第2話 それからどれだけ時は過ぎたのか

 僕の(俺の?)房の隣から。

 それは、左か?右からか?

 それも、よくわからなくなって、しばらくの時が過ぎた。


 食事らしきものは、まずくて口に合わない。病院食というのだろうか。親の仇のように、切り干し大根ばかり出てくる。食欲もないし、味もしない。僕は……、僕は自分のことを、僕と言っただろうか。俺、と言っただろうか。そんなことさえも、よくわからない。


 窓も時計もないのだから、なにもわからない。


 僕は毎日、鉄格子の隅に設けられた、食事投入用の穴から突っ込まれる切り干し大根を出されてはろくに食わずに、部屋の床の中央にある穴に突っ込んだ。これはどうやら、便器らしかった。トイレのようなものなんか、ない。便器なんか、ない。ただの、床に空いた穴。

 それがなぜ、便器なのかわかったのかといえば、左や右の旦那たちが、「食事」の時間のあと、叫ぶからだった。

「すいませーん!」「水、お願いします!」「流してくださいー!」

 その願い事が聞き届けられると、ドザーという音とともに、水が流れるのだった。この穴の水は、各房ごとに連動しているようだ。俺は突っ込んだ切り干し大根が詰まりやしないか、ひやひやした。


 ベッドなんか、ない。きっと角に頭をぶつけて、自殺することを防ぐためなのだろう。

 水道なんかない。蛇口なんかあれば、いくらでも自殺ができる。


 これが、精神病院か。


 まじかよ。



 ……思い出す。

 それは一昨日のことだっただろうか。


 それとも……、


 一昨年のことだっただろうか。


 もはや、虚ろな記憶。


「入りなさい!」

 大勢の屈強な男たちに両腕をつかまれて、僕俺は、この部屋の前に立たされていたことをうっすらと覚えている。


 僕俺は、床の「穴」以外なにもない「部屋」の前に立たされて、愕然として呆然として、立ちすくんでしまっていた。


「早く、入りなさい!」


 し……しかし。


「ここは、君を保護するための部屋なのだから、入りなさい!」


 その後自分の意志でこの「部屋」へ足を踏み入れたのか、それともそうでないのかは、わからないし、些末トゥリビアルなことでしかない。


 部屋の中に放り込まれた後、「あなたは保護されてここにいます」「異議申し立てがあれば県知事に不服申し立てをすることが…できる」云々の書面を目にしたことがあった気もするが、それももう遠い過去の話のようだ。記憶に、ない。

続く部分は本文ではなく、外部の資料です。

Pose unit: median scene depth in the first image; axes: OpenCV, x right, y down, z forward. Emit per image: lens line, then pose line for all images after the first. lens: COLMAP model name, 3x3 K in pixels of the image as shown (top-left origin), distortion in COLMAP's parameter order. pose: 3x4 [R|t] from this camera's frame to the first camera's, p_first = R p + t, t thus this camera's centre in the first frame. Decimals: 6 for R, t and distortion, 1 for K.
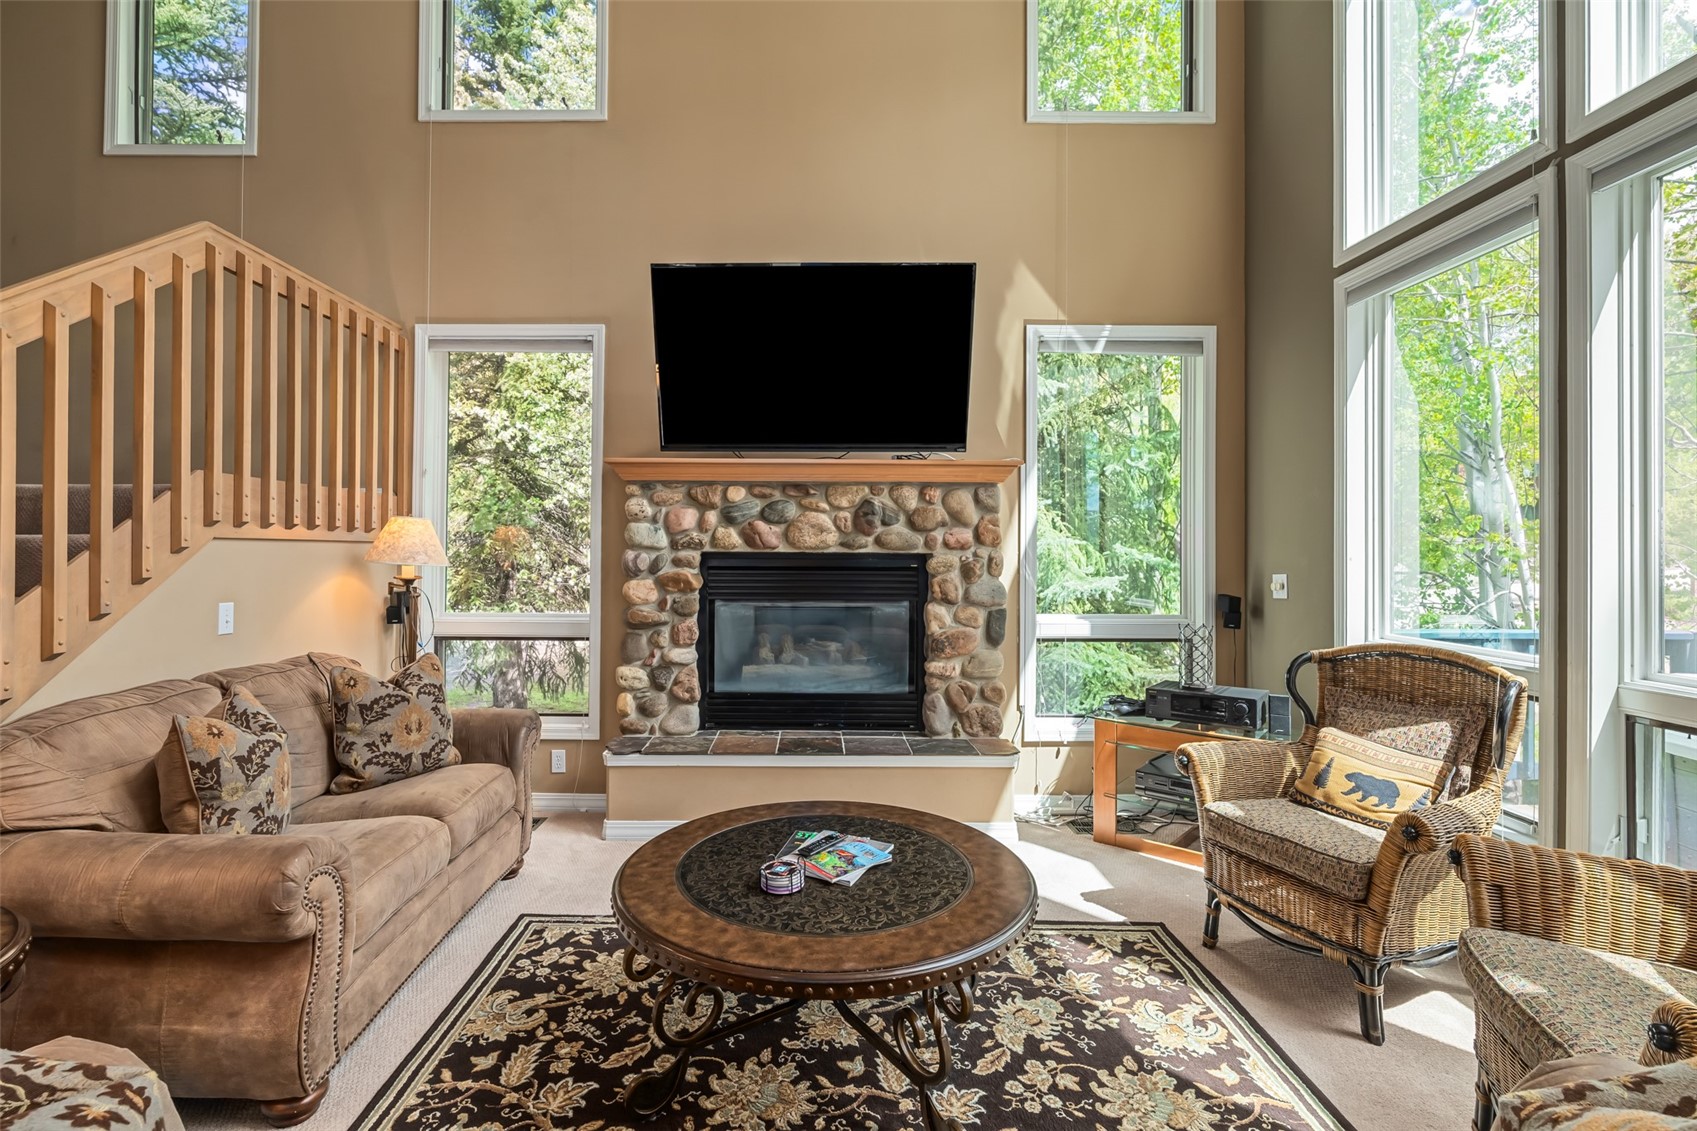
lens RADIAL K [[776.0, 0, 811.1], [0, 776.0, 545.5], [0, 0, 1]] dist [-0.005225, -0.000704]
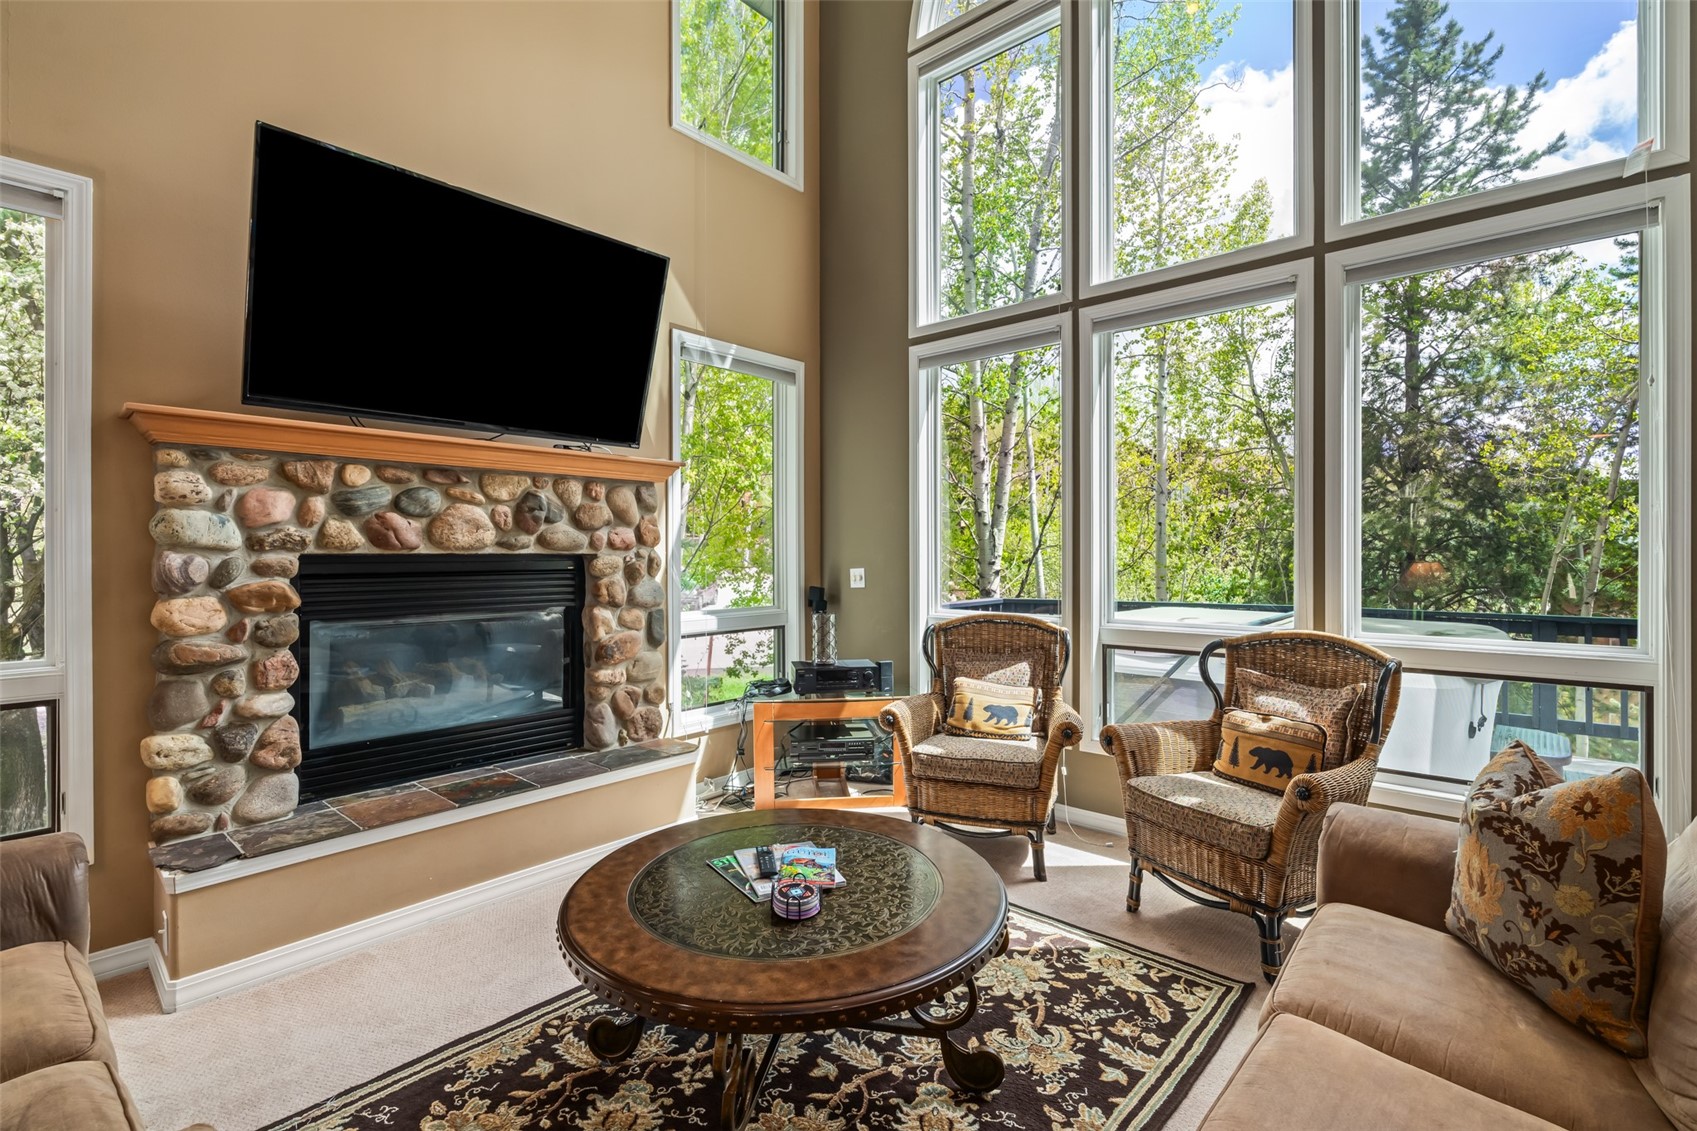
lens RADIAL K [[776.0, 0, 862.4], [0, 776.0, 555.7], [0, 0, 1]] dist [-0.005225, -0.000704]
pose [[0.658143, -0.007797, 0.752853, -0.336518], [-0.000086, 0.999946, 0.010431, 0.002360], [-0.752893, -0.006930, 0.658106, 0.150586]]
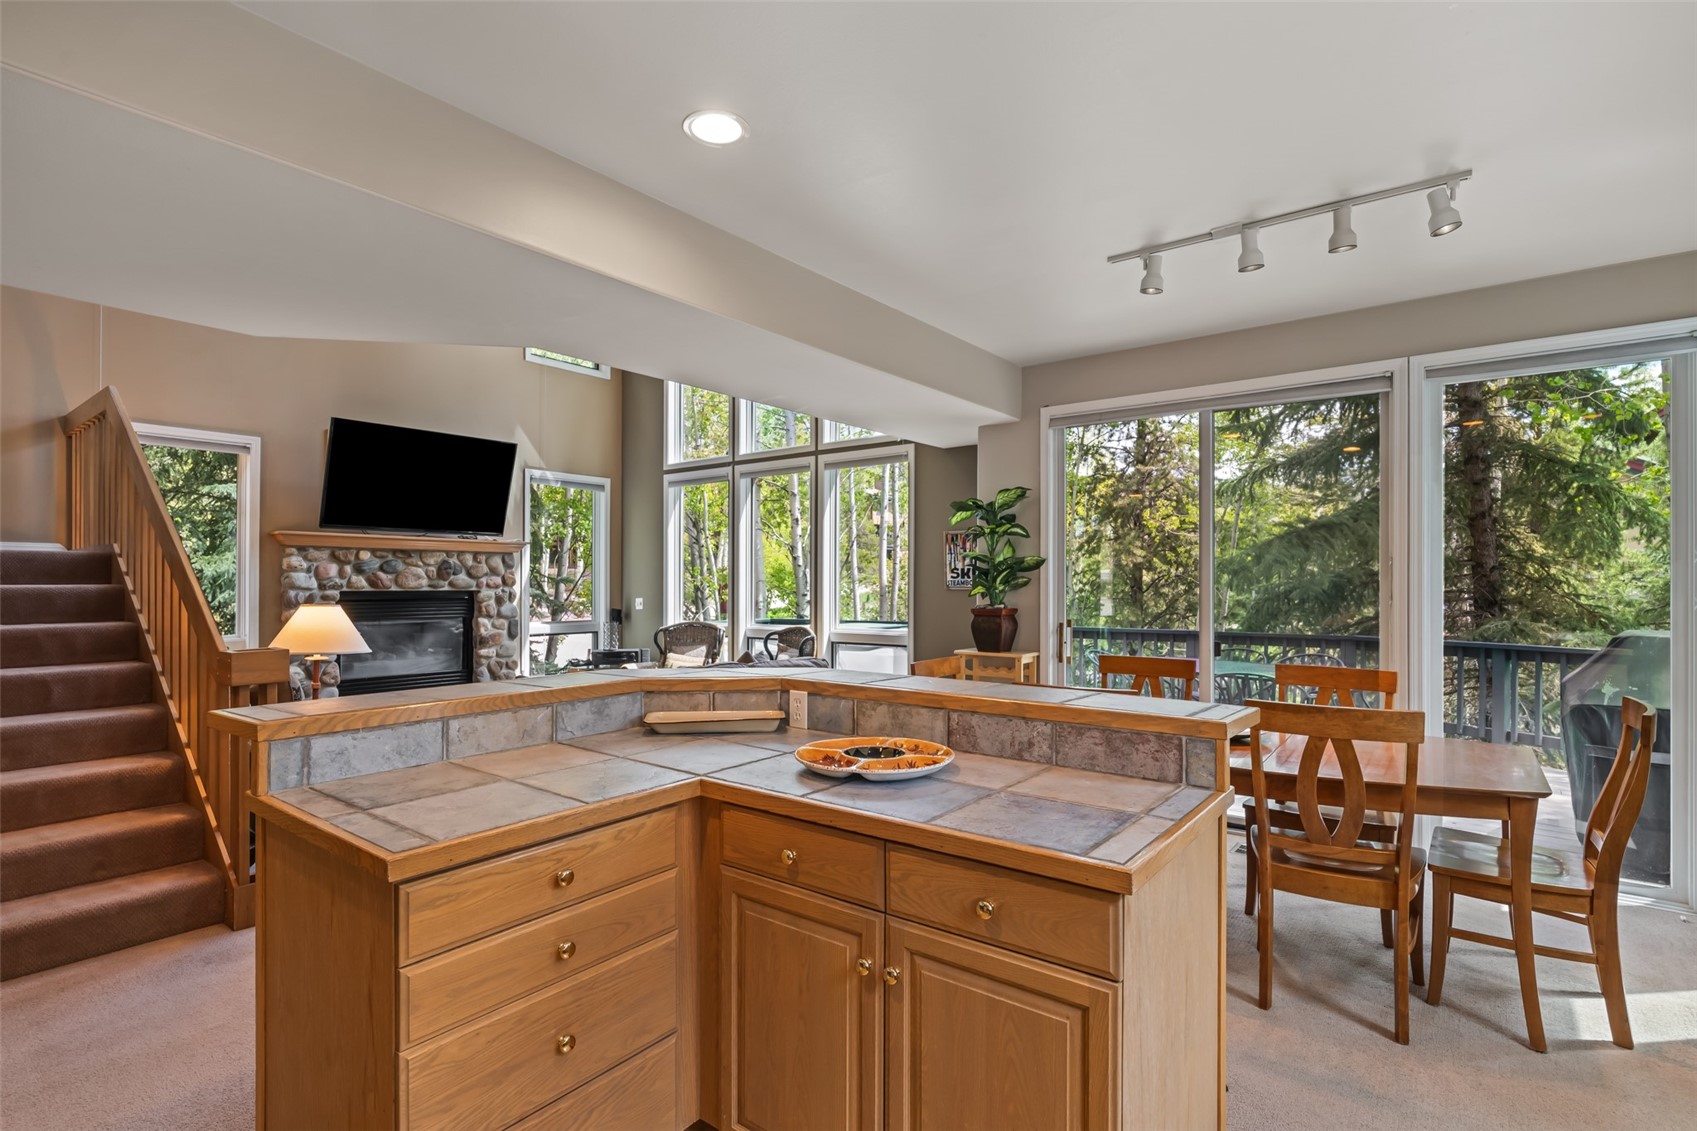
lens RADIAL K [[833.9, 0, 877.5], [0, 833.9, 575.9], [0, 0, 1]] dist [-0.003671, -0.000504]
pose [[0.600918, 0.003486, 0.799303, -0.853427], [-0.002914, 0.999993, -0.002170, -0.022432], [-0.799305, -0.001025, 0.600925, -0.927347]]
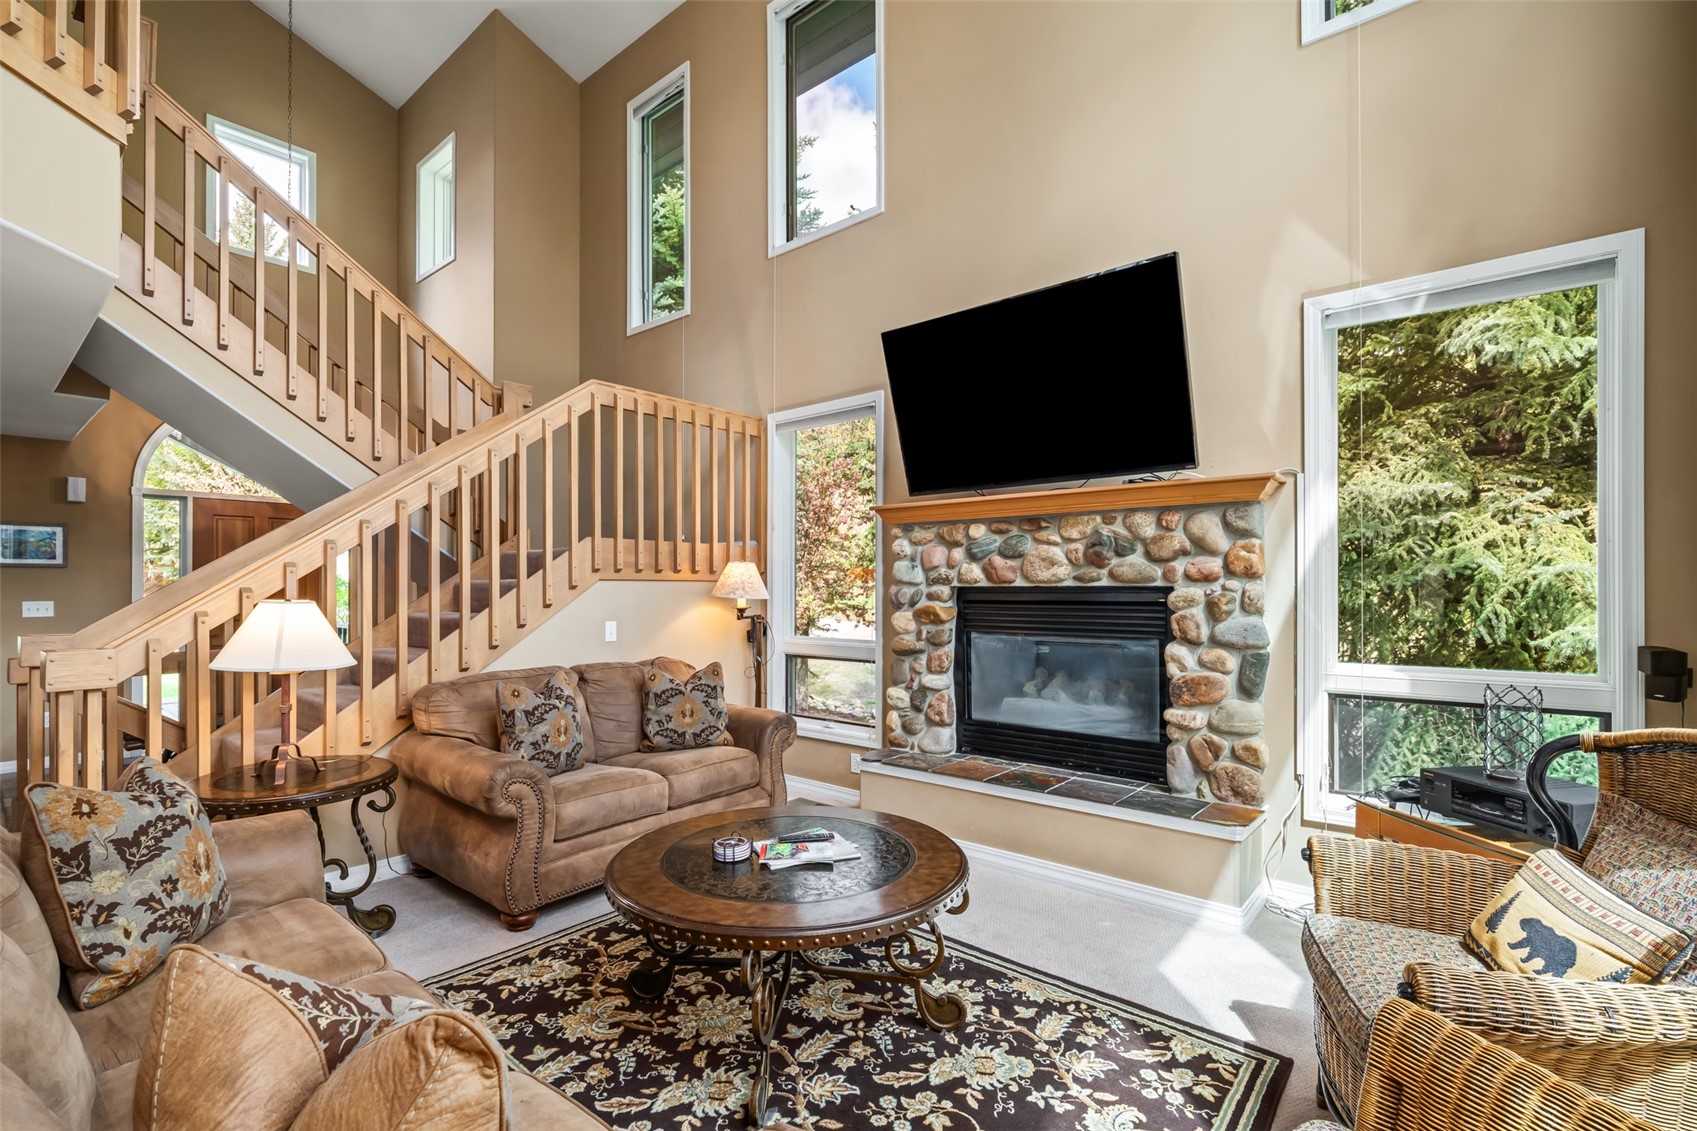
lens RADIAL K [[776.0, 0, 854.5], [0, 776.0, 582.3], [0, 0, 1]] dist [-0.005225, -0.000704]
pose [[0.764357, -0.010691, -0.644705, 0.452158], [0.010430, 0.999937, -0.004216, 0.005315], [0.644709, -0.003502, 0.764420, 0.091812]]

「すいませええええええええええええええええええええええええんん」

「すいませええええええええええええええええええええええええんん」

「すいませええええええええええええええええええええええええんん」」



 左、右から、延々と。その声が聞こえる。

 声から、中年かそれ以上と思われるような男の声が聞こえる。

 聞こえ続ける。


「水くださあああああああああああああああああああああああああああああい」

「水くださあああああああああああああああああああああああああああああい」


 まるで、水を求める餓鬼のようだ。


 これを何時間、何日、何か月……?聞き続けてきたのか?


 僕俺は、その叫び声に耐えられず、部屋を出たく抗いたくなる。しかし、それは不可能でしかなかった。

 この部屋には


 ドアが


 ないのだから


 鍵穴もない。だから、ピッキングなど、不可能。


 僕は、俺は、北海道のある有名な脱獄囚の話を読んだことがあった。その脱獄囚は、過酷な環境の中、手にはめられた枷や手錠に、みそ汁を食事のたびに密かに吹き付けた。そして、すこしずつ錆びさせていった。そしてある時ついに錆びて朽ちた手錠をひきちぎり、落ちていたヘアピンや針金を使い、扉の鍵穴を開け、天井を伝い、真冬の北海道の地を、脱出したのだという。

 

 しかしこの部屋には、


 ドアも、ドアノブもない。


 すなわちこういうことだ。


「この部屋は、入れた人間が『外』に出ることを前提として作られていない」


「すいませええええええええええええええええええええええええんん」

「水くださあああああああああああああああああああああああああああああい」



 僕が覚えていることは、

 それはおそらく事実だろうが、

 それが事実だと認識できているうちに、意識に刻んでおかなければいけないことだが、


 僕は、僕の家族を手にかけた。


 それにより、僕俺はここに、今いる。


 そのことは、受け入れなければいけないことであった。